Samantha wanted hope, wanted a reason to think that this could work. But Thomas didn’t have the hope she sought.
“She wouldn’t want to see me.”
“Daniel probably won’t want to see me. But I still have to try to make things right.”
“As long as Animos exists, there isn’t any hope for us. Believe me. Some of us don’t get our redemption stories. But I’d like to help you with yours, if I can.”
“Right.” Disappointment flooded her, but she made a promise to herself. One day, she’d help Thomas make things right with Iris. He’d done so much for her; it was the least she could do. She nodded toward the staircase, leading him down. “Well, I have a pretty big favor to ask you.”
Minutes later, they stood in front of his black grand piano.
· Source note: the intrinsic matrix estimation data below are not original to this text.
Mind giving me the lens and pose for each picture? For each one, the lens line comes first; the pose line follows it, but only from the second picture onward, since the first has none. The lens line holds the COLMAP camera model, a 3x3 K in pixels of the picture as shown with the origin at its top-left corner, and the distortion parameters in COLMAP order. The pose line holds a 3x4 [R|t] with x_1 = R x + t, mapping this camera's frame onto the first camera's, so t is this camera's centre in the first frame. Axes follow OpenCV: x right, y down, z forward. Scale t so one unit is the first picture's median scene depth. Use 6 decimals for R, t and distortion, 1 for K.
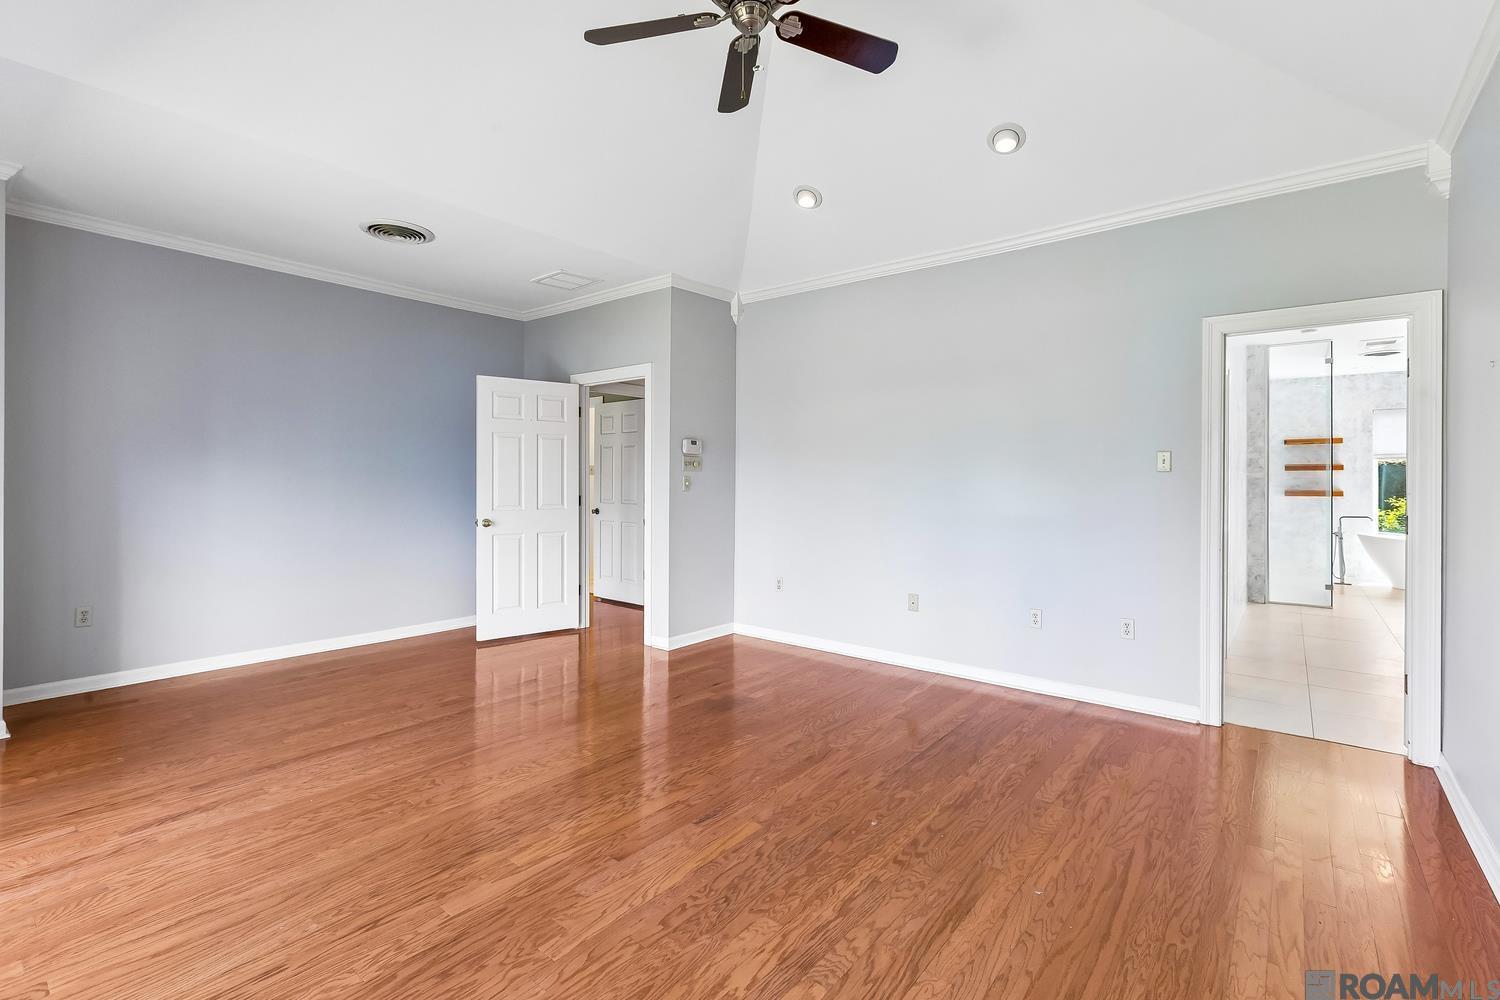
lens RADIAL K [[669.2, 0, 751.5], [0, 669.2, 487.8], [0, 0, 1]] dist [-0.000016, -0.000078]
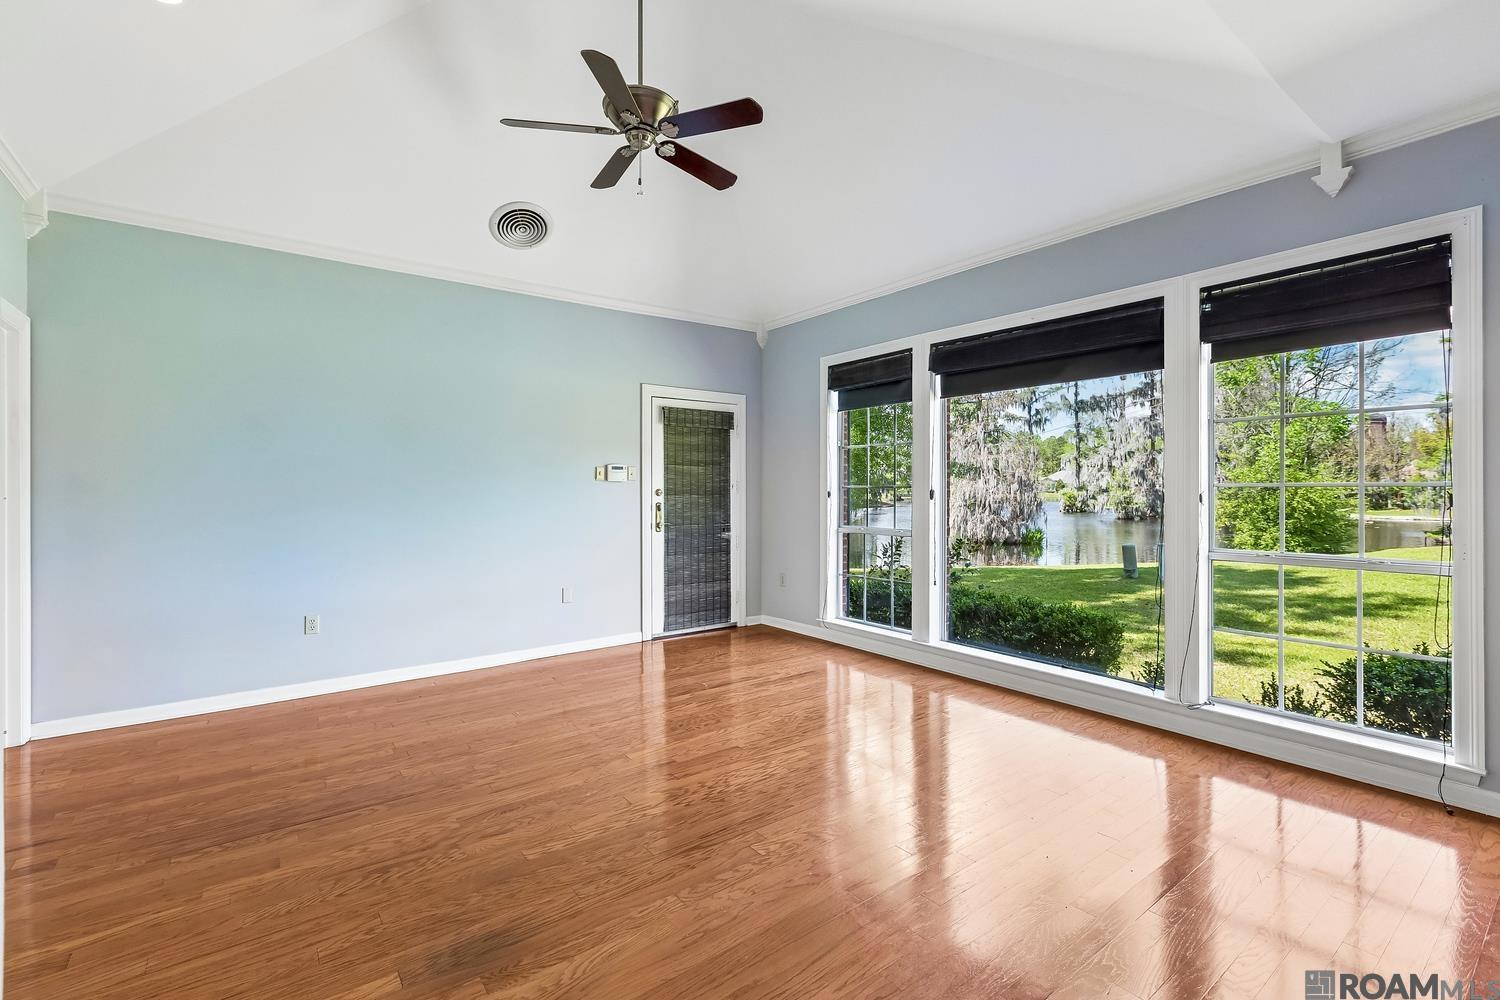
lens RADIAL K [[669.2, 0, 751.5], [0, 669.2, 487.8], [0, 0, 1]] dist [-0.000016, -0.000078]
pose [[-0.969833, -0.002506, 0.243756, -0.491983], [-0.000194, 0.999955, 0.009509, -0.021789], [-0.243769, 0.009175, -0.969790, 2.025107]]
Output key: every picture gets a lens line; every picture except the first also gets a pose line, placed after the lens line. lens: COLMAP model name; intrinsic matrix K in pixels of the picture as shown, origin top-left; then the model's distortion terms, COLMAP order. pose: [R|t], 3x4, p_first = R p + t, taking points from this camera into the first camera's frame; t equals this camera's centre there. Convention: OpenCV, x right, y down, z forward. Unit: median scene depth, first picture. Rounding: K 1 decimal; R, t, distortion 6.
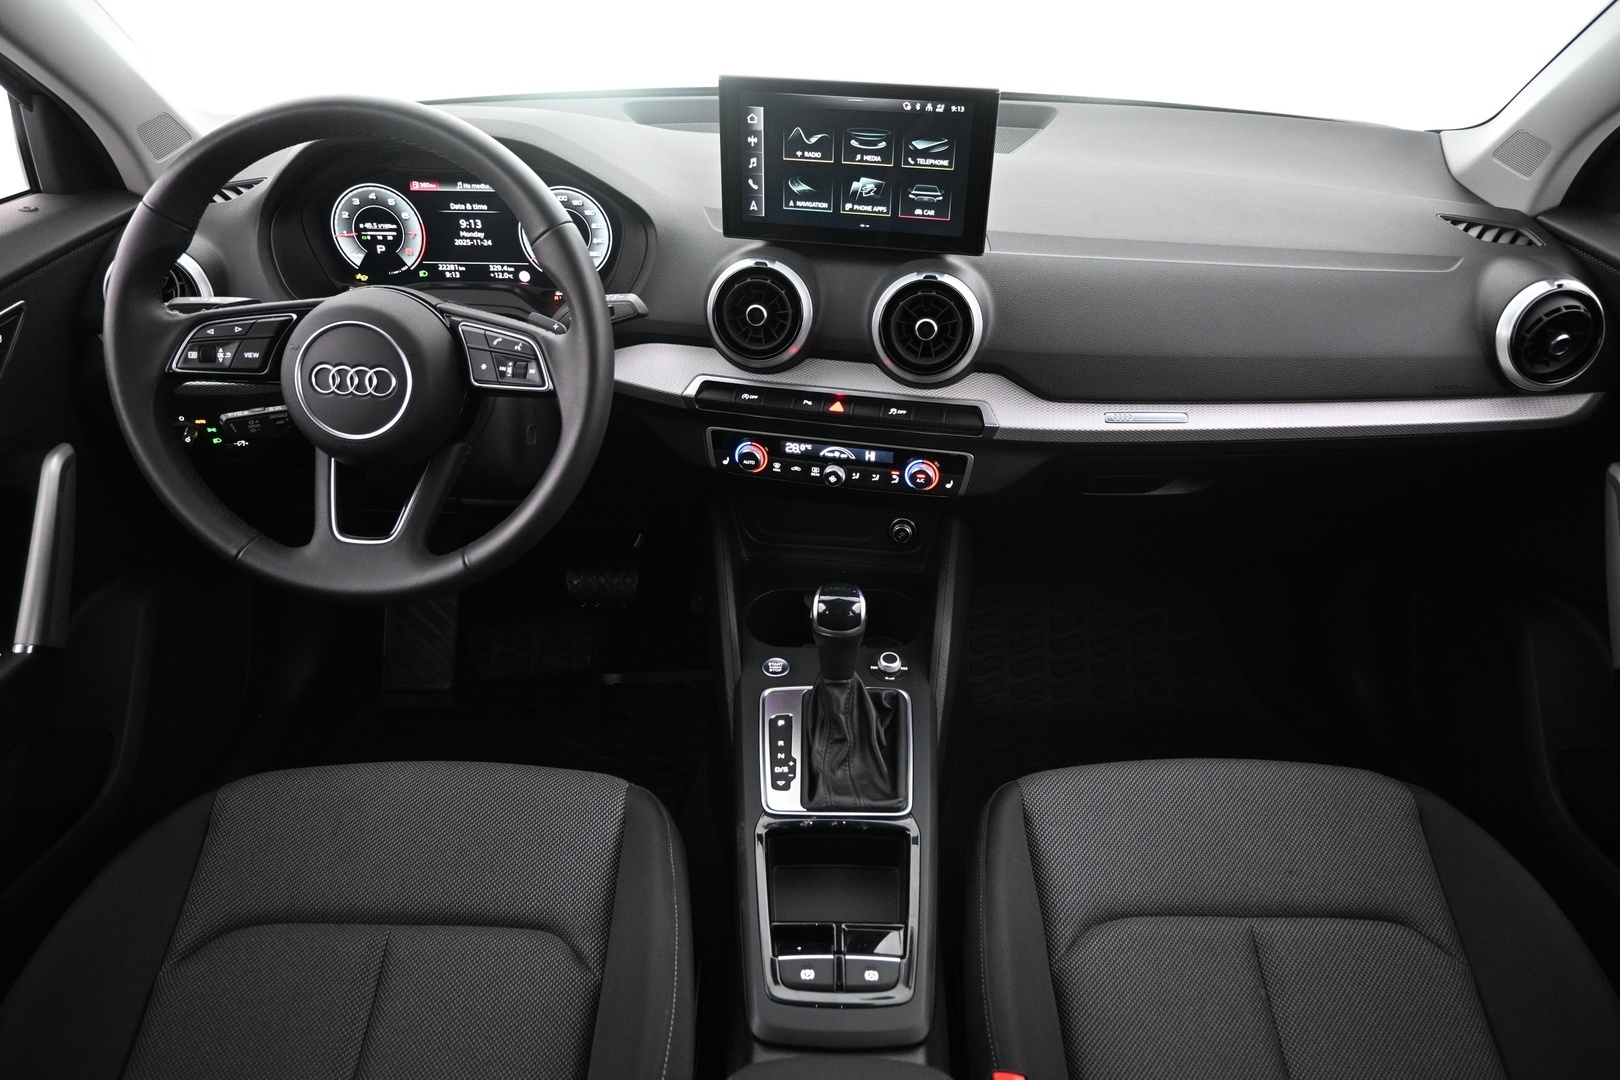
lens RADIAL K [[1094.0, 0, 810.0], [0, 1094.0, 540.0], [0, 0, 1]] dist [-0.004033, 0.003128]
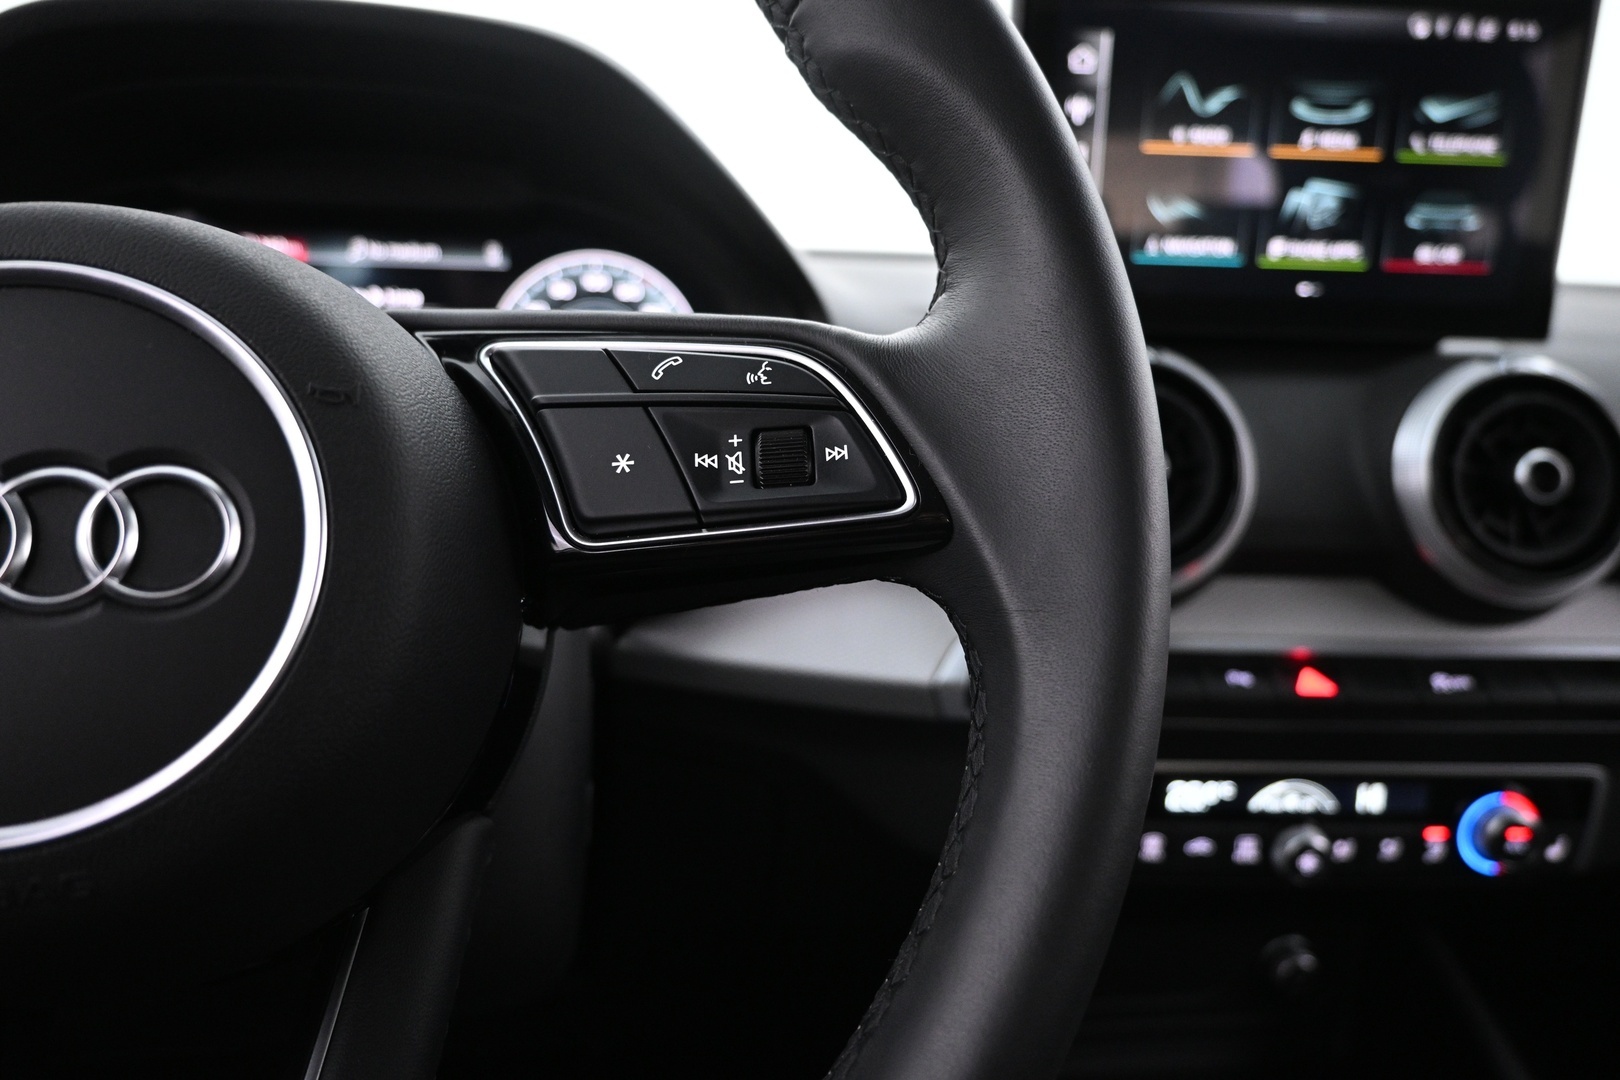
lens RADIAL K [[1099.1, 0, 810.0], [0, 1099.1, 540.0], [0, 0, 1]] dist [-0.004878, -0.001294]
pose [[0.975062, -0.031791, 0.219645, -0.259050], [0.106974, 0.934454, -0.339636, -0.051020], [-0.194451, 0.354662, 0.914551, 0.641470]]
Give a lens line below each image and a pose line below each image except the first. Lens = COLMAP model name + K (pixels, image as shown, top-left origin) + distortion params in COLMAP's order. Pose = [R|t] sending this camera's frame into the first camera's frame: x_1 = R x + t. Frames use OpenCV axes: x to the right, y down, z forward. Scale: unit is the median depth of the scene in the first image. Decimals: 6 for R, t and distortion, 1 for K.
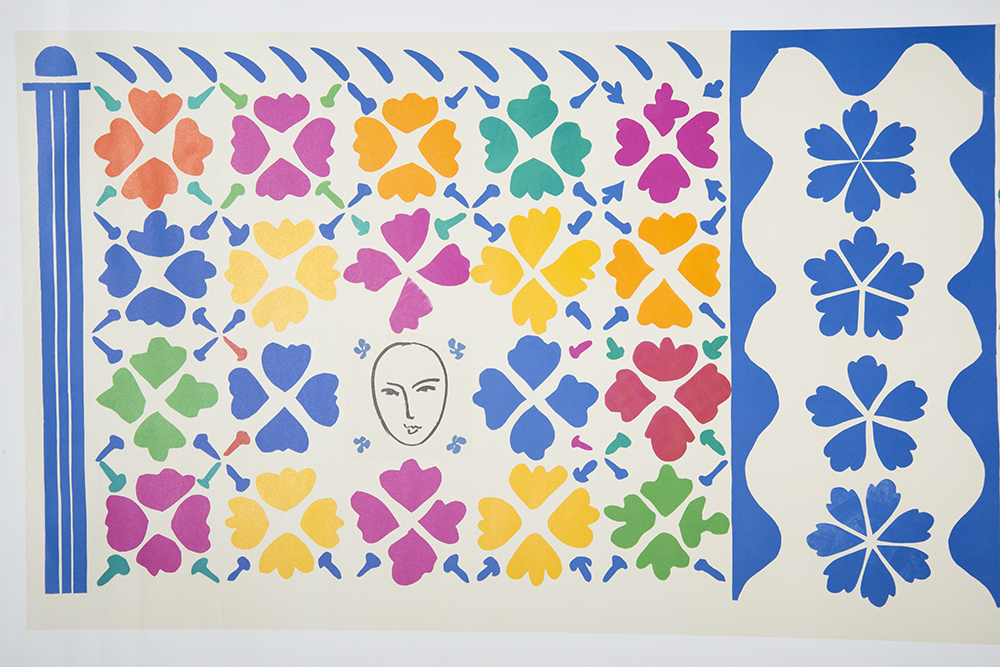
lens RADIAL K [[2734.3, 0, 428.3], [0, 2734.3, 318.5], [0, 0, 1]] dist [1.306785, 0.000000]
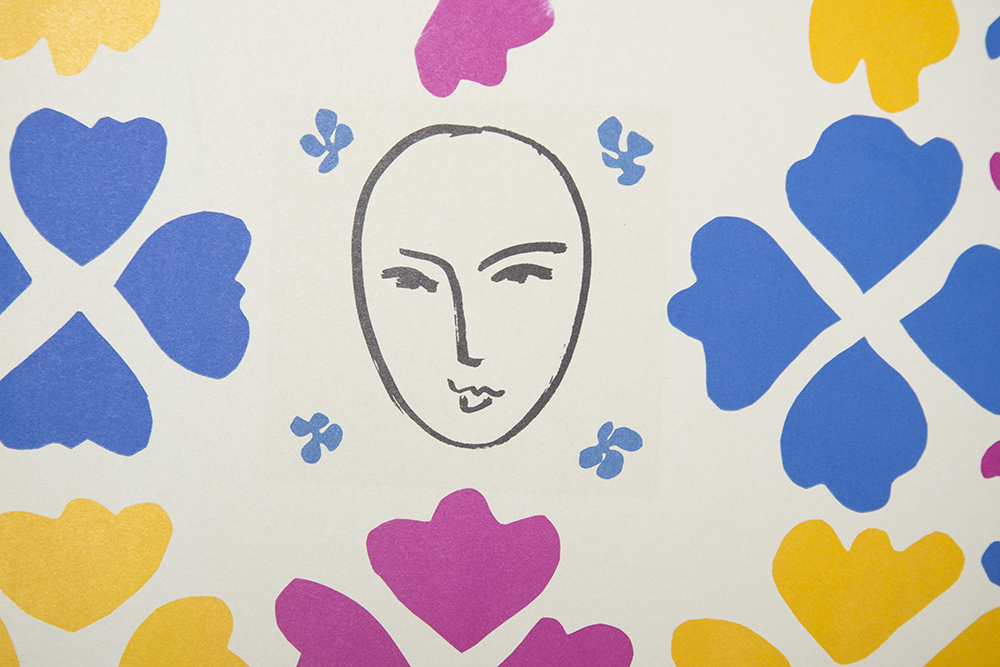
lens RADIAL K [[3406.5, 0, 496.6], [0, 3406.5, 332.9], [0, 0, 1]] dist [0.602362, 0.000000]
pose [[0.999280, 0.037338, 0.006703, -0.006222], [-0.037664, 0.997612, 0.057886, 0.009677], [-0.004526, -0.058096, 0.998301, 0.602548]]
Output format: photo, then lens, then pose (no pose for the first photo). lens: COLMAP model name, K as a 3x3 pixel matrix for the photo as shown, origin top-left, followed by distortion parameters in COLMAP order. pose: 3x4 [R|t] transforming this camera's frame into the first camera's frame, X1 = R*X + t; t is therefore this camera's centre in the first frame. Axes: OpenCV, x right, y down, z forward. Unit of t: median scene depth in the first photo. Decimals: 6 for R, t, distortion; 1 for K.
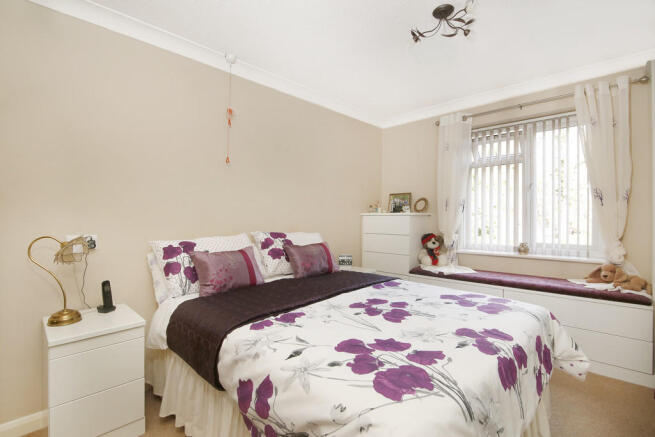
lens RADIAL K [[316.6, 0, 327.5], [0, 316.6, 218.5], [0, 0, 1]] dist [-0.011569, 0.000126]
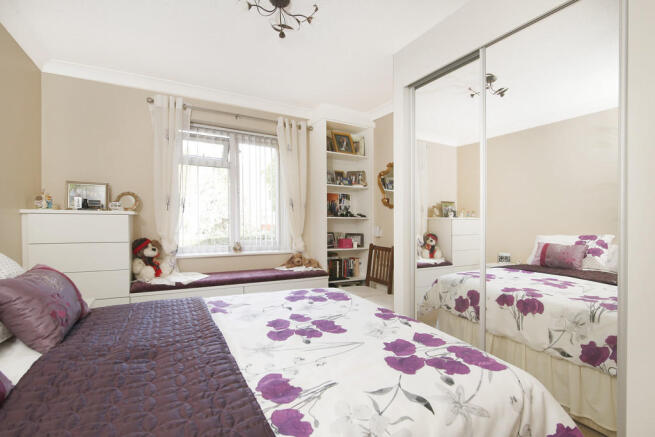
lens RADIAL K [[316.6, 0, 327.5], [0, 316.6, 218.5], [0, 0, 1]] dist [-0.011569, 0.000126]
pose [[0.267756, 0.009653, 0.963438, -0.577907], [-0.004759, 0.999951, -0.008696, 0.006373], [-0.963475, -0.002257, 0.267789, 0.675558]]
Unlike everything else in this house, the instrument was not an antique, but a new creation built to Thomas’s specifications and keen ear. At seven, while Samantha was getting lessons on how to take the subway home by herself, Thomas was getting piano lessons. While he’d never expressly confided in Sam he would have been a pianist if he hadn’t been a lord’s son, she always suspected it. They stared down at the sheet music artfully arranged on the piano’s stand.